Problem: Write the next part of the article on JPMorgan Chase's takeover of Bear Stearns, starting after its last paragraph.

Excerpted passage:
▬▬▬▬▬▬▬▬▬▬

The Heist

Illustration by Sean McCabePhoto: Najlah Feanny/Corbis

The Monday after a long working weekend, Jamie Dimon looked a little tired. His collar was unbuttoned, his tie loosened, and he was slouching slightly in his office chair. The week before, he had turned 52 years old—a bunch of balloons was still tethered in the corner of his office—and his hair was whiter than most recent photos show. But he was far from worn out. Dimon, the chairman and CEO of JPMorgan Chase, had just won the biggest game of his life.

Sunday, March 16, 2008, will go down in history one way or another. Depending on how things develop from here, it might be considered the day Dimon helped save Wall Street. While he certainly wouldn’t put it that way, his shocking triumph that evening—an agreement, brokered by Ben Bernanke, the Federal Reserve chairman, to take over Bear Stearns, a Wall Street institution, for the pretty-much-laughable price of $2 a share—may have in the process helped avert a financial panic the likes of which hasn’t been seen since 1929. Or maybe Dimon will have to settle for the trophy for best deal ever, spending just $260.5 million for a company whose last reported net worth was $11.7 billion and whose lavish Madison Avenue headquarters alone is estimated to be worth more than $1 billion.

“We had one and a half days to do this deal, which includes uncertainties we don’t even know about,” said Dimon, in a voice that still contains traces of his Queens upbringing. “So it wasn’t a typical valuation. Two dollars a share is a reflection of the extra risk JPMorgan Chase was taking on in the middle of the night to do something that otherwise might not have gotten done. We had to build in a margin for error, where if we were wrong, we weren’t risking the whole company.”

▬▬▬▬▬▬▬▬▬▬

Material provided:
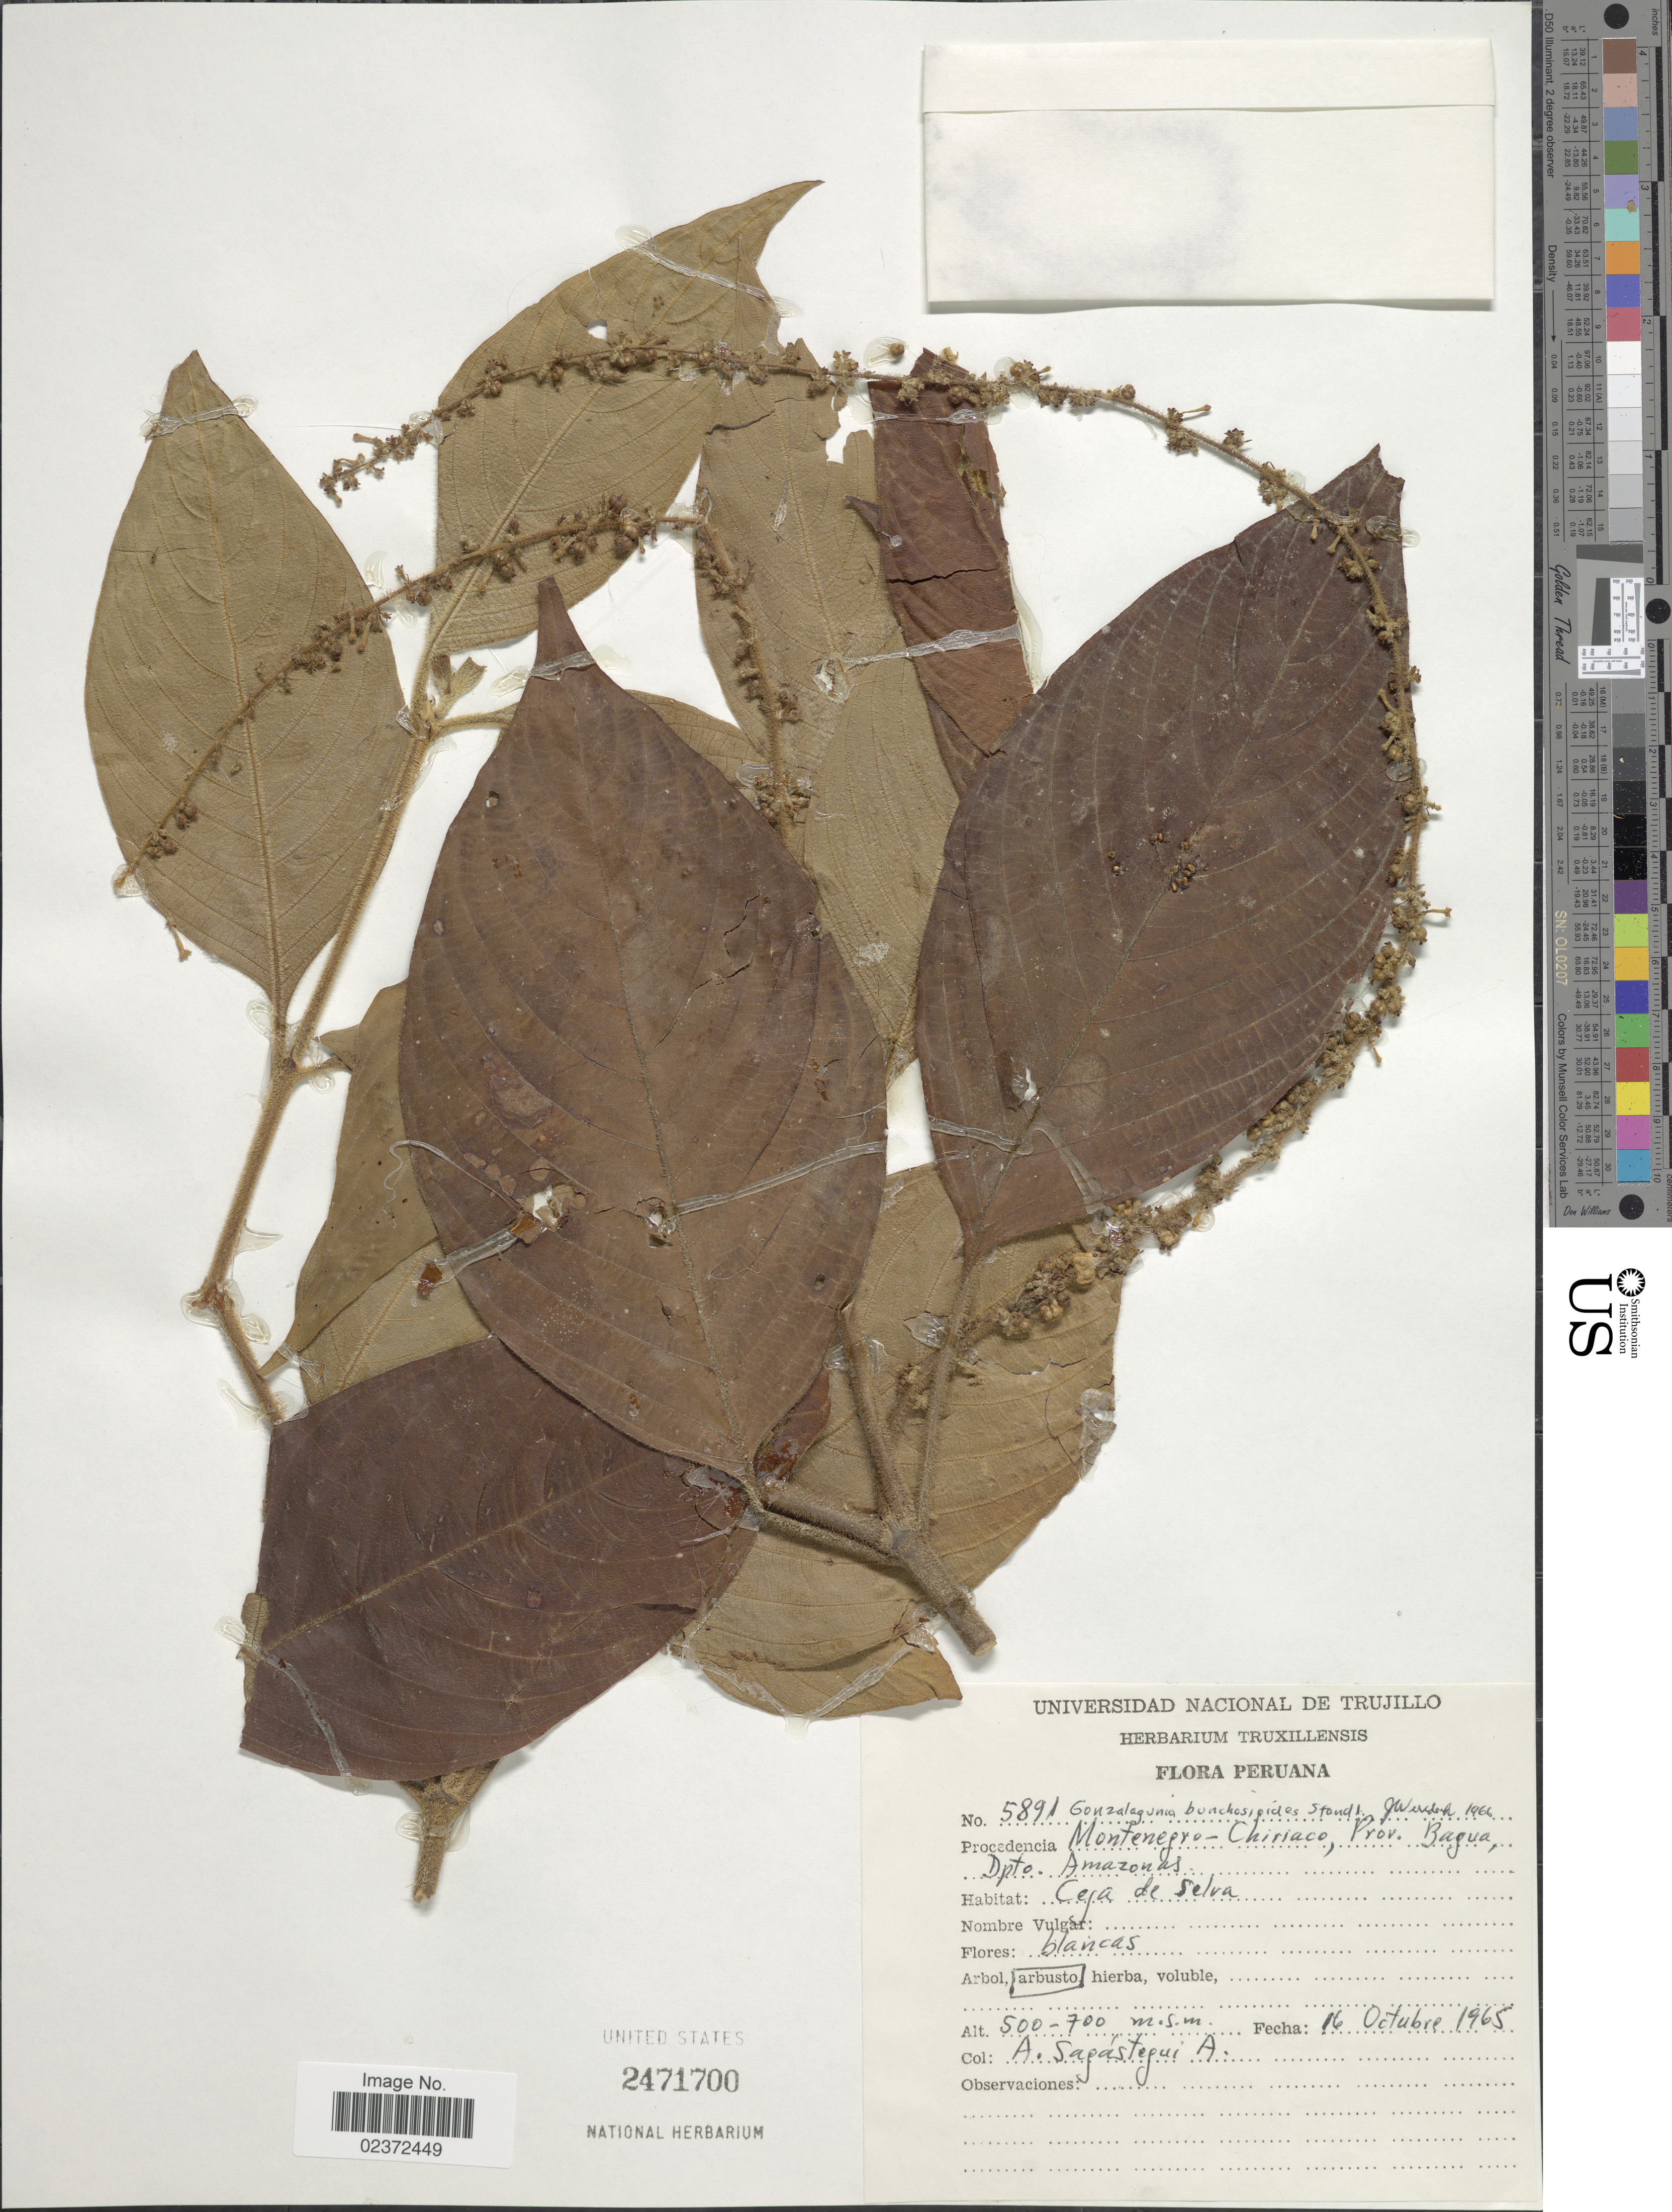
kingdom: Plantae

▬▬▬▬▬▬▬▬▬▬

The answer:
I asked if there were moments during the weekend when the deal was nearly derailed. “Absolutely,” he replied. “It had its ups and downs, but there was a general feeling that this would be better for everybody.”

It may well be. It was certainly better for Dimon, from whom much had been expected. In many respects, this deal feels like the fulfillment of a prophecy.

Dimon’s creation myth is familiar to everyone on Wall Street. He was 26 years old, just out of Harvard Business School, when he signed on with the banking titan Sandy Weill at American Express. The Amex experience was Weill’s one big blunder; he clashed with the blue-blood culture and was ousted. Virtually by themselves, he and Dimon started over from the bottom, commandeering a third-tier Baltimore lending outfit called Commercial Credit. From there, like banking marauders, they pulled off an audacious string of acquisitions that culminated in the takeover of Citicorp. For a decade and a half, side by side, they built an empire, the world’s first financial supermarket.

But all was not right in the kingdom. Twenty-three years younger than Weill, Dimon was the natural heir to the throne, but as the final pieces of Citigroup came together, the partnership disintegrated. Dimon was cast out, left to wander in the wilderness. Eventually, he would return to slay the father figure (metaphorically speaking) and reclaim the role once ordained to him, as the undisputed king of the land.

Contrast: As you ride up the escalator to the second floor of JPMorgan Chase’s headquarters at 270 Park Avenue, you can actually see the backside of the Bear Stearns building, on Vanderbilt Avenue, which as of last Monday afternoon was full of a bunch of shell-shocked bankers still trying to process what had happened to them. Many were staring out their windows, almost, it seemed, toward JPMorgan itself, as if searching for signs of their fate.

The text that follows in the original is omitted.